----- DATA EXTRACT -----

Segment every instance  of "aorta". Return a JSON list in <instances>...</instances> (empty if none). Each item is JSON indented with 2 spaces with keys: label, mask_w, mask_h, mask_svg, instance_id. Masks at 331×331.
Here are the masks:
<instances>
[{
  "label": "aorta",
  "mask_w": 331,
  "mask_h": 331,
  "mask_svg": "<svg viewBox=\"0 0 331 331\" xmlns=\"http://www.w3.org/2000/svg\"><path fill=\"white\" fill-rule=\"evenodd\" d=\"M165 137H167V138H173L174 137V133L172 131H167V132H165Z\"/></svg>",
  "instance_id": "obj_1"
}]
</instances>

-----

## [EXERCISE GOAL]
Return every one of the records above verbatim, line for line and without any change.

## [REPLY TO THE TASK]
Segment every instance  of "aorta". Return a JSON list in <instances>...</instances> (empty if none). Each item is JSON indented with 2 spaces with keys: label, mask_w, mask_h, mask_svg, instance_id. Masks at 331×331.
Here are the masks:
<instances>
[{
  "label": "aorta",
  "mask_w": 331,
  "mask_h": 331,
  "mask_svg": "<svg viewBox=\"0 0 331 331\" xmlns=\"http://www.w3.org/2000/svg\"><path fill=\"white\" fill-rule=\"evenodd\" d=\"M165 137H167V138H173L174 137V133L172 131H167V132H165Z\"/></svg>",
  "instance_id": "obj_1"
}]
</instances>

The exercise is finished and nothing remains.